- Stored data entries
· · ·
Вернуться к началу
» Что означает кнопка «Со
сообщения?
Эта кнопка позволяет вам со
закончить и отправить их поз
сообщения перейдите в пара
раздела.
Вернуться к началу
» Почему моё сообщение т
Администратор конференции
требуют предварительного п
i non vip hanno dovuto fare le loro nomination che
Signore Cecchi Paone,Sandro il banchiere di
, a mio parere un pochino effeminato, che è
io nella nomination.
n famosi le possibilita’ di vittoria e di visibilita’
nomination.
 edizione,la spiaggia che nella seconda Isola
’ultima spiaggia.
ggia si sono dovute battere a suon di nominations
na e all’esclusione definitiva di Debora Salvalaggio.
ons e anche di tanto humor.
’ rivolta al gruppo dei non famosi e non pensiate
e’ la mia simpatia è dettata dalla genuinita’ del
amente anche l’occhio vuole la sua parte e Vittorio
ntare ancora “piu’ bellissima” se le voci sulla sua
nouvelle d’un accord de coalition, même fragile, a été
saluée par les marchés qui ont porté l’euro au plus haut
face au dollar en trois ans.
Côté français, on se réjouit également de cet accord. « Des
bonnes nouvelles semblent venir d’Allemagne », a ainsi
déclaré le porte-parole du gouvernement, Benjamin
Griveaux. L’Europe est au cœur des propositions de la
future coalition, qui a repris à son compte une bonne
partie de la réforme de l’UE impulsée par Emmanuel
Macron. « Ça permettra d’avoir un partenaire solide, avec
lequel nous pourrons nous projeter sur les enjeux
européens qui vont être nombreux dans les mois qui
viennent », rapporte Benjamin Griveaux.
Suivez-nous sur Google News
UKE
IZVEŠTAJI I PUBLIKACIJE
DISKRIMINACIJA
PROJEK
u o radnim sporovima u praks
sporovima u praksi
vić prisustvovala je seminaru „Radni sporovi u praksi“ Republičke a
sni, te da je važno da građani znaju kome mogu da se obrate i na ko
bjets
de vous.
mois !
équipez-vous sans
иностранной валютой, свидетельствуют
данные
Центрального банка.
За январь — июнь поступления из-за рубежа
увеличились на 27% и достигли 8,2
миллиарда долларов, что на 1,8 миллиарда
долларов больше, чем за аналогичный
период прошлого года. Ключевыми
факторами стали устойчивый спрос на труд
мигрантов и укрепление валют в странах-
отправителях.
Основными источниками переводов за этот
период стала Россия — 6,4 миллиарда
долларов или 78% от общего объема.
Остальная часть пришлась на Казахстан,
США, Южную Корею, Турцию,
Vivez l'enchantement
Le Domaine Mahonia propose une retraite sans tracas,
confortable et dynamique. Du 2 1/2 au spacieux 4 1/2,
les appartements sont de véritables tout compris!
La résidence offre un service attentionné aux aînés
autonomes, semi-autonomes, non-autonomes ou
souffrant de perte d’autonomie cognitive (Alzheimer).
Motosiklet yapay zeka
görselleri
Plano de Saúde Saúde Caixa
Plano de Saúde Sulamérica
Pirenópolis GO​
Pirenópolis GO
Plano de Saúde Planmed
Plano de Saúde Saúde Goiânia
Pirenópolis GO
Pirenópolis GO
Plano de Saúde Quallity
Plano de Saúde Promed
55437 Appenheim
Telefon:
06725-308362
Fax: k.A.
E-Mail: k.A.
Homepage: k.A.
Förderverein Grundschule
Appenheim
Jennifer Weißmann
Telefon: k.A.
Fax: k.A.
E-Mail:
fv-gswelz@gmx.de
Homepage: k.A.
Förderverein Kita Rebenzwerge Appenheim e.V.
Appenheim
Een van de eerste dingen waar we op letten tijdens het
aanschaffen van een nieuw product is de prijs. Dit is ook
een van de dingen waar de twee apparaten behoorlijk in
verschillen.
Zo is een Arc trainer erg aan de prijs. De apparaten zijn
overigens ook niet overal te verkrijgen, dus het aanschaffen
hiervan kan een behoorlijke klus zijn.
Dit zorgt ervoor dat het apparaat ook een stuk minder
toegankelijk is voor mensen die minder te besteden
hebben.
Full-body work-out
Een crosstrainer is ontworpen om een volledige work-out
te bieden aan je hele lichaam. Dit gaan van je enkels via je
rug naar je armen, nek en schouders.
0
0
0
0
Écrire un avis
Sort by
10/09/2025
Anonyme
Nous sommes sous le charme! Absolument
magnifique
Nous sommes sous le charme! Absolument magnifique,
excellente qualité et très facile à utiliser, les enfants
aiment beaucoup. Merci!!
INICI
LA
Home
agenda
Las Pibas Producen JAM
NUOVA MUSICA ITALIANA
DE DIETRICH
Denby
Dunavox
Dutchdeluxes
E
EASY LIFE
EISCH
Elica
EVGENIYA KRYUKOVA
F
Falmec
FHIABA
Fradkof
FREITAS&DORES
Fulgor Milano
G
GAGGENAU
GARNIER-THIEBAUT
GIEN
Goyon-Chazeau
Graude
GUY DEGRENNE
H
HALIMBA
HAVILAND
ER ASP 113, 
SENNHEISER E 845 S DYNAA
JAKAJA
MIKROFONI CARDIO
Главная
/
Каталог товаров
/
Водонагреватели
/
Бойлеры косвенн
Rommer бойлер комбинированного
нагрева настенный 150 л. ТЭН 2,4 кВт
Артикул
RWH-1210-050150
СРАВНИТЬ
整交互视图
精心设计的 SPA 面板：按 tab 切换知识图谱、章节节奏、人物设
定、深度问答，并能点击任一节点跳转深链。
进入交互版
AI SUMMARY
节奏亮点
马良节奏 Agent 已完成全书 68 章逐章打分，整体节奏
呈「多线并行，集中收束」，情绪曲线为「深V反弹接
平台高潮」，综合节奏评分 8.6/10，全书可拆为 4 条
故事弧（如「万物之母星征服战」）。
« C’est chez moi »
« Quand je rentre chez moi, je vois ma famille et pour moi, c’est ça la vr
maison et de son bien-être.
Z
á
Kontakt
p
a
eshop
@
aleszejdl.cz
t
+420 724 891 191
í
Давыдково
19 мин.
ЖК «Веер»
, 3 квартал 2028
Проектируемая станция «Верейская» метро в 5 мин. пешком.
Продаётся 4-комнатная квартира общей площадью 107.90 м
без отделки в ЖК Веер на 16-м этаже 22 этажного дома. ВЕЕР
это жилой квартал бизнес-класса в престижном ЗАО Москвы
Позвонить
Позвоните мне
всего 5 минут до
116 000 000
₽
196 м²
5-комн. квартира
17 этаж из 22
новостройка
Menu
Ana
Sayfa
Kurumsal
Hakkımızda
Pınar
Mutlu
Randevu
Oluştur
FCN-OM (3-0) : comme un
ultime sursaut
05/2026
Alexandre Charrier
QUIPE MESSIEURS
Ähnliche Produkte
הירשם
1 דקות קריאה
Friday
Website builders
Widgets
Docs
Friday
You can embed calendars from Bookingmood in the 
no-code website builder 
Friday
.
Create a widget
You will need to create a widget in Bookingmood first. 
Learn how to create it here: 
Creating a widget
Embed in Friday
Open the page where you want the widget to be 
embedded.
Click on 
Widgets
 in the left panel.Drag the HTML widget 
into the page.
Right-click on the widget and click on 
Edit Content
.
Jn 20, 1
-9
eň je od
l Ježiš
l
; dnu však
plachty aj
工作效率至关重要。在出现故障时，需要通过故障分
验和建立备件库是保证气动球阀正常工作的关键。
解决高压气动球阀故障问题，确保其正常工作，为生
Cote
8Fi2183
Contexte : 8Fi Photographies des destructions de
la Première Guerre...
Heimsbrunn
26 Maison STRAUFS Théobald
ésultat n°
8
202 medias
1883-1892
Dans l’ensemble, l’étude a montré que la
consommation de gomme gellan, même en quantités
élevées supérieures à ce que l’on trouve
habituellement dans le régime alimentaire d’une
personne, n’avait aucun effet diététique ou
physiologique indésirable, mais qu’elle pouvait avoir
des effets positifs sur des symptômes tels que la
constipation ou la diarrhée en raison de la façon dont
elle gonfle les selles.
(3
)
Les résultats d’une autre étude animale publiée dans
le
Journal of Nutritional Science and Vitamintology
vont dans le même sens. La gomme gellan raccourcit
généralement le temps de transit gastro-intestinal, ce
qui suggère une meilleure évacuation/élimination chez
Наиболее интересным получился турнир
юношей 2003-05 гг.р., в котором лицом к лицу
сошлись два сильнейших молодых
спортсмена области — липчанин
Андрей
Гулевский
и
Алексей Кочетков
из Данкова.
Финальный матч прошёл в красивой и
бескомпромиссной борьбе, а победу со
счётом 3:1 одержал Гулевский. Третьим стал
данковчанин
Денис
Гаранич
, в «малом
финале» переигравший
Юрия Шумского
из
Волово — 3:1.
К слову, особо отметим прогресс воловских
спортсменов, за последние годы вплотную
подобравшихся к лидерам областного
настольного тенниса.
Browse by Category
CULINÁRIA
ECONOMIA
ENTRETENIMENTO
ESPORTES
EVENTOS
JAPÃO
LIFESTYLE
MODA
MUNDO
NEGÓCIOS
· · ·
- AIM OF THE EXERCISE
Start with the first line of the data and print every line exactly. The line containing "voci sulla sua" is the last one to include.

- SOLUTION BELOW
Вернуться к началу
» Что означает кнопка «Со
сообщения?
Эта кнопка позволяет вам со
закончить и отправить их поз
сообщения перейдите в пара
раздела.
Вернуться к началу
» Почему моё сообщение т
Администратор конференции
требуют предварительного п
i non vip hanno dovuto fare le loro nomination che
Signore Cecchi Paone,Sandro il banchiere di
, a mio parere un pochino effeminato, che è
io nella nomination.
n famosi le possibilita’ di vittoria e di visibilita’
nomination.
 edizione,la spiaggia che nella seconda Isola
’ultima spiaggia.
ggia si sono dovute battere a suon di nominations
na e all’esclusione definitiva di Debora Salvalaggio.
ons e anche di tanto humor.
’ rivolta al gruppo dei non famosi e non pensiate
e’ la mia simpatia è dettata dalla genuinita’ del
amente anche l’occhio vuole la sua parte e Vittorio
ntare ancora “piu’ bellissima” se le voci sulla sua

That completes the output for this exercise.